12 weeks. I had initially planned on doing Winstrol for the first six weeks and then replace it with Anavar for 7-12. But here and there it's been changed due to opinion of others. Everything else was the same.
The issue is you may have read some misleading articles on anavar.
There is a massive amount of articles written by different body building websites that point to anavar being a fat loss drug, if you look most of these are copy and pasted with some wording changed. It’s a spread of misinformation, the whole anavar burns VAT and other abdomen fat is bro science. What anavar can do is enhance once’s abdomen area immensely but only well in a low enough body fat to have abs, the DHT nature of var makes you look hard.
Maybe this came from the whole AR receptor in fat tissue, because yes there is most definitely an AR receptor within fat but AAS don’t specifically trigger fat loss within that receptor (the amount is insignificant). So most fat loss relative to AAS is what ones doing on a cutting cycle, which is determined by diet, cardio and intensity of training - not directly the drugs. Another indirect action is the increase of lean body mass, the more muscle you gain the more calories you burn, meaning your resting metabolic rate will increase thus helping you burn fat if that’s your goal.
So a cutting cycle - the drugs don’t support the cut, the drugs support the cut look! The cut it’s self is diet and energy burned.
So typically within a cutting cycle one chooses drugs that don’t aromatize a ton, or if they do they follow strict estrogen control, this is to avoid retain water and looking puffy. Other common drugs are DHT derivatives like anavar, winstrol, primobolan, masteron, and others. These are employed because they have a way of making you look hard, masteron also possesses some other cool stuff but that’s another post. DHT derivatives can help gain lean mass of course but the gains won’t be substantial which is typically why these are employed as cosmetic drugs.

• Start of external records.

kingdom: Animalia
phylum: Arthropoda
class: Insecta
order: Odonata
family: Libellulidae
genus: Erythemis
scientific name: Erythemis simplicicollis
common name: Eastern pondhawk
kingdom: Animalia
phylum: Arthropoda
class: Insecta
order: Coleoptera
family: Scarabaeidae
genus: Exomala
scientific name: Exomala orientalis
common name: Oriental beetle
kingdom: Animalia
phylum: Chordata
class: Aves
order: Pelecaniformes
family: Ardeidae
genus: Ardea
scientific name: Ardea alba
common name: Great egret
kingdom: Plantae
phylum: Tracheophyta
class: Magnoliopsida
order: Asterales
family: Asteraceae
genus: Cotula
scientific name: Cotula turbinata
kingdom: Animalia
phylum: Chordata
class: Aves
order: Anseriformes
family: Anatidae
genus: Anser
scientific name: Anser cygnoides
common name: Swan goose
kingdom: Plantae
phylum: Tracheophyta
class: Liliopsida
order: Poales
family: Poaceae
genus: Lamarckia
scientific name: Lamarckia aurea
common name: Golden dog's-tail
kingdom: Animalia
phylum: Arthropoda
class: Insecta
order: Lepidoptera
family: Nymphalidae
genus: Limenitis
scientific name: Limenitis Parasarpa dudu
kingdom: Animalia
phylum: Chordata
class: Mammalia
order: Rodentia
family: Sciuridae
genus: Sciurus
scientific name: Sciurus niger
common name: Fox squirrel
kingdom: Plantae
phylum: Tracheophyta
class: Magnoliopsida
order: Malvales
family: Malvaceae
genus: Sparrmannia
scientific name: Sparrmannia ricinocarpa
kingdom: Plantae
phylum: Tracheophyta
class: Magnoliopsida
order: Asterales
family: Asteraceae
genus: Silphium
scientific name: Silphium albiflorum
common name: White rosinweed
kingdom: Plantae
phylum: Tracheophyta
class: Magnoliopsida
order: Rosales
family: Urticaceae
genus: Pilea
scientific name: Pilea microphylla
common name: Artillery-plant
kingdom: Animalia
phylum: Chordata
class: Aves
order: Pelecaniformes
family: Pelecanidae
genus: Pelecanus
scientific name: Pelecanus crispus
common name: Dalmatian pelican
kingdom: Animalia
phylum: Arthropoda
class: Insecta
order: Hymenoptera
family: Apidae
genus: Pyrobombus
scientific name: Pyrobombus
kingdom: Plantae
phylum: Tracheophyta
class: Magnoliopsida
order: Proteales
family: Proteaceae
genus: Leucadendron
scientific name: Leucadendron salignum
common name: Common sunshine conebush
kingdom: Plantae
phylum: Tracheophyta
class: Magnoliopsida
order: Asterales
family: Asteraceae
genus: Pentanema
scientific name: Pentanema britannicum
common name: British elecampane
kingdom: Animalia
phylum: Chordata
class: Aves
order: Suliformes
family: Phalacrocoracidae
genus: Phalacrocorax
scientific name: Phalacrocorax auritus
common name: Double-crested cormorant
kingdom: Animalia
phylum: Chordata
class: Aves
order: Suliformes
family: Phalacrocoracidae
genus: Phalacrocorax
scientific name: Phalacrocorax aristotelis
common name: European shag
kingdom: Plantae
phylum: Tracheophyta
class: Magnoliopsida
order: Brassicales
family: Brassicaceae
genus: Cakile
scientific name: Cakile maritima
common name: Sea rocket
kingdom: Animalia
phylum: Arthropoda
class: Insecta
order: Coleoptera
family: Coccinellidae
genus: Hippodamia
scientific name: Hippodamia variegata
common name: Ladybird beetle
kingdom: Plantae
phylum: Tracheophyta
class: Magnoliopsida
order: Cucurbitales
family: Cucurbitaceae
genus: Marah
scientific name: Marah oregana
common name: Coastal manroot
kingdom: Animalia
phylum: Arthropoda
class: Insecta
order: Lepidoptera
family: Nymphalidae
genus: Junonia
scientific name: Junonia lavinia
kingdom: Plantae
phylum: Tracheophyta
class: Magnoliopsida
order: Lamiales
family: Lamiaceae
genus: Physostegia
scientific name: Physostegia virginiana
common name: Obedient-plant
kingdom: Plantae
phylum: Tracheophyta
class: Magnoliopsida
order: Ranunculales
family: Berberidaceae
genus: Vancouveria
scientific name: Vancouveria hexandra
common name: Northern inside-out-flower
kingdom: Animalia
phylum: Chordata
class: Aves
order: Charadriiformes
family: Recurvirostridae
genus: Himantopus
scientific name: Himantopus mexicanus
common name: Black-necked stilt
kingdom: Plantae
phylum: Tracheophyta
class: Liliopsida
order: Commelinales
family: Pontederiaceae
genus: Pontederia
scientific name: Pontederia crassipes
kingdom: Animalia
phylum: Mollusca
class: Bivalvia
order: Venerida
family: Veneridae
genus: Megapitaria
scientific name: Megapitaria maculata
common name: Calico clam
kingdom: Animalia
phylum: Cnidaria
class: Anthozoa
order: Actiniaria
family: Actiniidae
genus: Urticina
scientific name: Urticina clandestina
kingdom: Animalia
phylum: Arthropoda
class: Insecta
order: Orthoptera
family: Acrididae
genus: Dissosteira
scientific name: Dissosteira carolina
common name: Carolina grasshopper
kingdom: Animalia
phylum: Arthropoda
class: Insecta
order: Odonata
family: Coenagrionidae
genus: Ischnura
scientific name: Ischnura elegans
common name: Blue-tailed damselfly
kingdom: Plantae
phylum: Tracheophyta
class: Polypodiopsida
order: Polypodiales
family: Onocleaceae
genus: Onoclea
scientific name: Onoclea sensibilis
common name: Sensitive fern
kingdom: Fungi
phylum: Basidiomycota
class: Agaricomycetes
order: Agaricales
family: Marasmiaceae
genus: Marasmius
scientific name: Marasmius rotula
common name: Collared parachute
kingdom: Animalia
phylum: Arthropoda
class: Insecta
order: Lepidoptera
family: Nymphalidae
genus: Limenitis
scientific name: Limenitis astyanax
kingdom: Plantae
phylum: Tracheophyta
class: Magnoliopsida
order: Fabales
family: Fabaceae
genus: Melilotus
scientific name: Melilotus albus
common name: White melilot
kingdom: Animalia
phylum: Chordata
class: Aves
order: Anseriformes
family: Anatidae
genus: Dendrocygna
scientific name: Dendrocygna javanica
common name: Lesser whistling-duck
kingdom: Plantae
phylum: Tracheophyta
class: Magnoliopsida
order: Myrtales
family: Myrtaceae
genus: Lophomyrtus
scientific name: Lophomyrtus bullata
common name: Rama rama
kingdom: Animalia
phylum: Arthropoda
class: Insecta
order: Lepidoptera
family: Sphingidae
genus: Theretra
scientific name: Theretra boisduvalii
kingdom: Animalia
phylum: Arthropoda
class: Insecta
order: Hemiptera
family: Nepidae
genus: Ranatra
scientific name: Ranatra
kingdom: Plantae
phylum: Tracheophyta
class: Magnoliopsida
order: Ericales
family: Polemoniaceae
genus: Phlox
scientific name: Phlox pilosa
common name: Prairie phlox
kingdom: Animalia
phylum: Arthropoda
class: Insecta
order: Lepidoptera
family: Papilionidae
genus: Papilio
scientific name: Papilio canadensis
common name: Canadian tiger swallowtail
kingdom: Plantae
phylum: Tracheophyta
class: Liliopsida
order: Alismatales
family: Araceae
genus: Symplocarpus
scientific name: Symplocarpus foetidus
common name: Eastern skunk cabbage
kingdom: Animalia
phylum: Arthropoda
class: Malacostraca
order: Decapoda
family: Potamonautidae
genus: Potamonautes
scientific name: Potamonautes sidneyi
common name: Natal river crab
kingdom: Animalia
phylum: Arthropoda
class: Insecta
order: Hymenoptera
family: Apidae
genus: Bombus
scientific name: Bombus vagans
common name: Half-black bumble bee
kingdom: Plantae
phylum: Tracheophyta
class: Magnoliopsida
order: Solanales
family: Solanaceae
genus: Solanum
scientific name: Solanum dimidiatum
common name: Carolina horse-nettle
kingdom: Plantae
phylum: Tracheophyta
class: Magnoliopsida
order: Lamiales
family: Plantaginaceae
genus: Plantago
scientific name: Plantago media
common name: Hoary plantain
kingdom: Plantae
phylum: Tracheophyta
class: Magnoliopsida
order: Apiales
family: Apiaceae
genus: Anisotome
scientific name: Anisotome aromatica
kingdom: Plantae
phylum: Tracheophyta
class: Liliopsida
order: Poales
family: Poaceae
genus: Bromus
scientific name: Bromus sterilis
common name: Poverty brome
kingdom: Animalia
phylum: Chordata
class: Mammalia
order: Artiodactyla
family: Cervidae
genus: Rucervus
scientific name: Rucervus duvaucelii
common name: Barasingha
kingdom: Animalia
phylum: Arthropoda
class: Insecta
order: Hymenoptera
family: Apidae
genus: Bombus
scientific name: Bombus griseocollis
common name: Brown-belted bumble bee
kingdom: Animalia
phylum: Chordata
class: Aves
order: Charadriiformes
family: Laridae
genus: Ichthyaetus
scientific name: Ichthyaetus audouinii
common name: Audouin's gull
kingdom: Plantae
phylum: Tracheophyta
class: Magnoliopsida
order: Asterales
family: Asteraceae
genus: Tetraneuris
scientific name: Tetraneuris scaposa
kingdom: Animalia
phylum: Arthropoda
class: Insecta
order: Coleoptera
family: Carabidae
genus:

So drug choice is based on their mechanism not the ability to accelerate fat loss.
The next main portion of AAS use and cutting is simply to help retain strength and muscle mass well in a calorie deficit, however where you stand I don’t think this is a concern really.
Oral AAS are hard on the liver so you’re going to be taxing your liver and not even be able to see the best part of the drug.
If it were me I would put this whole idea aside for now well you cut a little, if you were hell bent on doing it anyway since you’re a grown man I’d highly advise you only use the test for 12 weeks and run more arimidex, at your body fat gyno is a huge risk. So don’t do it and if you do 12 weeks test, 1mg arimidex ED, then PCT of clomid and nolva 2 weeks after your last shot, and try to get aromasin if you can to use in PCT (I would not use arimidex in PCT).